→ Zu bearbeitende Aufgaben:
a) Gib die Zeilen nach dem Text über Arbeitszeitkonten für Familien unverändert wieder, beginnend mit der ersten dieser Zeilen bis einschließlich der Zeile mit „habitat: Along streams“.
b) Führe den Text über Arbeitszeitkonten für Familien im Anschluss an seinen letzten Satz fort.

→ Vorliegender Text:
>>>>>

Mehr Flexibilität: Arbeitszeitkonten für Familien

Auszeiten für Kinder, Weiterbildungen, Pflege: Auch die Union will im Wahlkampf bei Familien punkten – mit sogenannten Arbeitszeitkonten.

Wie beim ihrem Geldkonto sollen Familien Arbeitszeit ansparen und später wieder abbuchen können. Zum Beispiel, wenn Kinder ihre Aufmerksamkeit und Nähe brauchen, sie eine Weiterbildung machen wollen oder einfach mal eine Auszeit brauchen. Weil sich viele Familien solche Puffer wünschen, macht die Union mit der Idee von Arbeitszeitkonten für Familien jetzt Wahlkampf.

Die Vorsitzende der Frauen-Union, Annette Widmann-Mauz (CDU), zeigte sich optimistisch, dass solche Konten nach der Bundestagswahl zügig eingeführt werden könnten. Es brauche mehr individuelle Flexibilität „von der Geburt der Kinder bis zur Pflege ihrer Eltern“. Mit den Tarifpartnern sollen nun entsprechende Modelle ausgearbeitet werden. Praktisch soll das Konzept so aussehen: Ein neues digitales Bürgerportal würde Daten aus gesetzlichen Zeitguthaben wie Elternzeit oder Familienpflegezeit mit Tarifleistungen wie etwa Urlaub zusammenführen. Ob die Familienzeitkonten am Ende beim Finanzamt, bei der Rentenversicherung oder anderswo verwaltet werden, sei noch offen, hieß es.

<<<<<

[Einträge des Datensatzes]

>>>>>

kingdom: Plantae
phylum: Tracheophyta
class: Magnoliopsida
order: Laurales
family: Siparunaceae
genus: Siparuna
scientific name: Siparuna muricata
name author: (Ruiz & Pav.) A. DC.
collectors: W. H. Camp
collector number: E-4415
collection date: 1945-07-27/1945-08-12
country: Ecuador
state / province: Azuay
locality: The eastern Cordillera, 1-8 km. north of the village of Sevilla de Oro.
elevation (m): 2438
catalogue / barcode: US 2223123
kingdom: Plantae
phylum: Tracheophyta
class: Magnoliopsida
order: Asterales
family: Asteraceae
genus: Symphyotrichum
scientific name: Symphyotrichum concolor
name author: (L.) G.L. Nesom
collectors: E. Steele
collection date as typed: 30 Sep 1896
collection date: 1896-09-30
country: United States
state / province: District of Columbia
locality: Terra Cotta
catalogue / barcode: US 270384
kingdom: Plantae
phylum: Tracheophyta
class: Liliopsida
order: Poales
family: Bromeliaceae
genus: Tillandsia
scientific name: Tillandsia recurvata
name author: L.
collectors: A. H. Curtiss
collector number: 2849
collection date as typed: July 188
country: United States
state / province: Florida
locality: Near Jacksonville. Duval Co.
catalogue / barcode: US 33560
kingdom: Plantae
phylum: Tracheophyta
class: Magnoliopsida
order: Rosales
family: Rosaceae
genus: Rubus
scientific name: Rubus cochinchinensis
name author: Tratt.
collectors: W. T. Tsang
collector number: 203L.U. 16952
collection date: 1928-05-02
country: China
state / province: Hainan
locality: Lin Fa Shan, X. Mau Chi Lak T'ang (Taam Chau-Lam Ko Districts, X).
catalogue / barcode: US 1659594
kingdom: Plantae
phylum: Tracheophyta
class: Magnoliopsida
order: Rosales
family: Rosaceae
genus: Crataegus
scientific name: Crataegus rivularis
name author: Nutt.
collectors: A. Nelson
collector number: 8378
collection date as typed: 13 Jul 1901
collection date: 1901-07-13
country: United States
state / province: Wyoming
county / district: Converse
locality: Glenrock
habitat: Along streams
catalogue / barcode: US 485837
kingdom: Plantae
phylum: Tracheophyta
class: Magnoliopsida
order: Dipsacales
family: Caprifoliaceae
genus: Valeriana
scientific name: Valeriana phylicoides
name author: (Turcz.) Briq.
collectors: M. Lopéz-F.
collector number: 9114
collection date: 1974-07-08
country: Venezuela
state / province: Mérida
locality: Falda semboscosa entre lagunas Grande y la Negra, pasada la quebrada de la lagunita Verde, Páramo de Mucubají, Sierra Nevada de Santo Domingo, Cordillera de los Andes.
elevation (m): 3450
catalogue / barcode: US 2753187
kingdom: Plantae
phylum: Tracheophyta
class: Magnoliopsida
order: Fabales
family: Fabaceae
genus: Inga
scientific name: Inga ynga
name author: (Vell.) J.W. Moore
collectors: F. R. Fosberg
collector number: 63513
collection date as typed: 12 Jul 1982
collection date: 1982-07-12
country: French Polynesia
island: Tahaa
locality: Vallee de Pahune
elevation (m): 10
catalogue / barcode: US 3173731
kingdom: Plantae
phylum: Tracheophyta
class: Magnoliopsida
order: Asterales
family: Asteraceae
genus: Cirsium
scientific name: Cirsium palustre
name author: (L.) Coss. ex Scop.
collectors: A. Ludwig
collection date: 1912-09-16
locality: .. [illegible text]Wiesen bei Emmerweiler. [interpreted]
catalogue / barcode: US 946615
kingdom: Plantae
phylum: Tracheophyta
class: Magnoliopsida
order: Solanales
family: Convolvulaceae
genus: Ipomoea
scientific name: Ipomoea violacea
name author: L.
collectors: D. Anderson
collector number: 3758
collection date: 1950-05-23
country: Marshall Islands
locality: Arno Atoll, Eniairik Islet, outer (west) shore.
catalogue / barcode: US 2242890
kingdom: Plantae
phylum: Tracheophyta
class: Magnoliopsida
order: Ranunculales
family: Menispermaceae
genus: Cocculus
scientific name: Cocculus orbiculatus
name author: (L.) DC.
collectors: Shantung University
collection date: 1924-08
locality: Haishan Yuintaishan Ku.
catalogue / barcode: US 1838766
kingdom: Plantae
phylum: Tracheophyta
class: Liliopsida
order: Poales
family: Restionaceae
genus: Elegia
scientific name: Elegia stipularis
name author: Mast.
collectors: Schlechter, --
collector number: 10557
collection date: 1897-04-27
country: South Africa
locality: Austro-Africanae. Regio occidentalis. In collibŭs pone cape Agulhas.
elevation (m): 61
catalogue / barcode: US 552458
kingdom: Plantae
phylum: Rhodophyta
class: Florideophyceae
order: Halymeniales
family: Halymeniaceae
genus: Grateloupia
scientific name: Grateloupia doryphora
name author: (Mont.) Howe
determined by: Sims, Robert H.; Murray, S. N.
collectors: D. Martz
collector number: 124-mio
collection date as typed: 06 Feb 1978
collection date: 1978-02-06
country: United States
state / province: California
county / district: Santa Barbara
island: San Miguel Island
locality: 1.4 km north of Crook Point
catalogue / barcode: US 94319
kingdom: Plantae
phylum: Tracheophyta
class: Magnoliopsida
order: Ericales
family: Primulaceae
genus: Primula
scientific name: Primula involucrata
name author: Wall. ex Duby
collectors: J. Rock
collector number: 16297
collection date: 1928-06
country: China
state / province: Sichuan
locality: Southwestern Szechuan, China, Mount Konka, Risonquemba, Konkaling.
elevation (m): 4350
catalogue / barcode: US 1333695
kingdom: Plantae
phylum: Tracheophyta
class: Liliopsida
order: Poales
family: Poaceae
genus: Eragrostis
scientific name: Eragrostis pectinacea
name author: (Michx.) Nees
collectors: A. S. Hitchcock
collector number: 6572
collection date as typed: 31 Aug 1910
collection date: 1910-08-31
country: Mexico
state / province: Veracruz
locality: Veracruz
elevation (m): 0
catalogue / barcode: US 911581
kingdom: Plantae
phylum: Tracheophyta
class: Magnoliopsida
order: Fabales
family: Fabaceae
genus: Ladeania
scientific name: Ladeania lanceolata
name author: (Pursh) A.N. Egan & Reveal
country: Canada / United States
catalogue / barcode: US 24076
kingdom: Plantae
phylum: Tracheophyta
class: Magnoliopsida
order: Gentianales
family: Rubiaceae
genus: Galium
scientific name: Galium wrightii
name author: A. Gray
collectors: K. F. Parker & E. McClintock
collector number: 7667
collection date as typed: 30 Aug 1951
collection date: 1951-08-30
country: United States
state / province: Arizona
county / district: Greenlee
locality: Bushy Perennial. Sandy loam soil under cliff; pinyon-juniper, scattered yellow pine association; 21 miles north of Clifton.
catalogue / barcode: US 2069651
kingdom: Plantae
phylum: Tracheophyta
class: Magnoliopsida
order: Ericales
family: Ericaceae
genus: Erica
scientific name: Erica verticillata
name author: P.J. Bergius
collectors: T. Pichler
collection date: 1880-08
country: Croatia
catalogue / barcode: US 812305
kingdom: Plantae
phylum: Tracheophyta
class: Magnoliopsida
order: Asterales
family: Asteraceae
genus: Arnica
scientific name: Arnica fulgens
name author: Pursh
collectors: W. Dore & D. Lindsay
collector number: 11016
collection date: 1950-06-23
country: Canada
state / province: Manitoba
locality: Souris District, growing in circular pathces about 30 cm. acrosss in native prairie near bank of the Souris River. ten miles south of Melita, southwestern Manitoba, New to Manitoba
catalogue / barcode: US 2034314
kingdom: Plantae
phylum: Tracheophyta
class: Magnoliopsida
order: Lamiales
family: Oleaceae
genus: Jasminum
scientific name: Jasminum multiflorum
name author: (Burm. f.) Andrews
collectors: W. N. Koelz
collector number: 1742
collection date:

<<<<<

→ Antworten je Aufgabe:
a)
kingdom: Plantae
phylum: Tracheophyta
class: Magnoliopsida
order: Laurales
family: Siparunaceae
genus: Siparuna
scientific name: Siparuna muricata
name author: (Ruiz & Pav.) A. DC.
collectors: W. H. Camp
collector number: E-4415
collection date: 1945-07-27/1945-08-12
country: Ecuador
state / province: Azuay
locality: The eastern Cordillera, 1-8 km. north of the village of Sevilla de Oro.
elevation (m): 2438
catalogue / barcode: US 2223123
kingdom: Plantae
phylum: Tracheophyta
class: Magnoliopsida
order: Asterales
family: Asteraceae
genus: Symphyotrichum
scientific name: Symphyotrichum concolor
name author: (L.) G.L. Nesom
collectors: E. Steele
collection date as typed: 30 Sep 1896
collection date: 1896-09-30
country: United States
state / province: District of Columbia
locality: Terra Cotta
catalogue / barcode: US 270384
kingdom: Plantae
phylum: Tracheophyta
class: Liliopsida
order: Poales
family: Bromeliaceae
genus: Tillandsia
scientific name: Tillandsia recurvata
name author: L.
collectors: A. H. Curtiss
collector number: 2849
collection date as typed: July 188
country: United States
state / province: Florida
locality: Near Jacksonville. Duval Co.
catalogue / barcode: US 33560
kingdom: Plantae
phylum: Tracheophyta
class: Magnoliopsida
order: Rosales
family: Rosaceae
genus: Rubus
scientific name: Rubus cochinchinensis
name author: Tratt.
collectors: W. T. Tsang
collector number: 203L.U. 16952
collection date: 1928-05-02
country: China
state / province: Hainan
locality: Lin Fa Shan, X. Mau Chi Lak T'ang (Taam Chau-Lam Ko Districts, X).
catalogue / barcode: US 1659594
kingdom: Plantae
phylum: Tracheophyta
class: Magnoliopsida
order: Rosales
family: Rosaceae
genus: Crataegus
scientific name: Crataegus rivularis
name author: Nutt.
collectors: A. Nelson
collector number: 8378
collection date as typed: 13 Jul 1901
collection date: 1901-07-13
country: United States
state / province: Wyoming
county / district: Converse
locality: Glenrock
habitat: Along streams

b)
Der Zentralverband des Deutschen Handwerks (ZDH) begrüßte die Pläne. Dies sei angesichts des Fachkräftemangels eine gute Möglichkeit zur Mitarbeiterbindung und -gewinnung. Allerdings dürfe es keine starren Regeln geben, um kleine und mittelgroße Betriebe nicht zu benachteiligen, warnte der Verband.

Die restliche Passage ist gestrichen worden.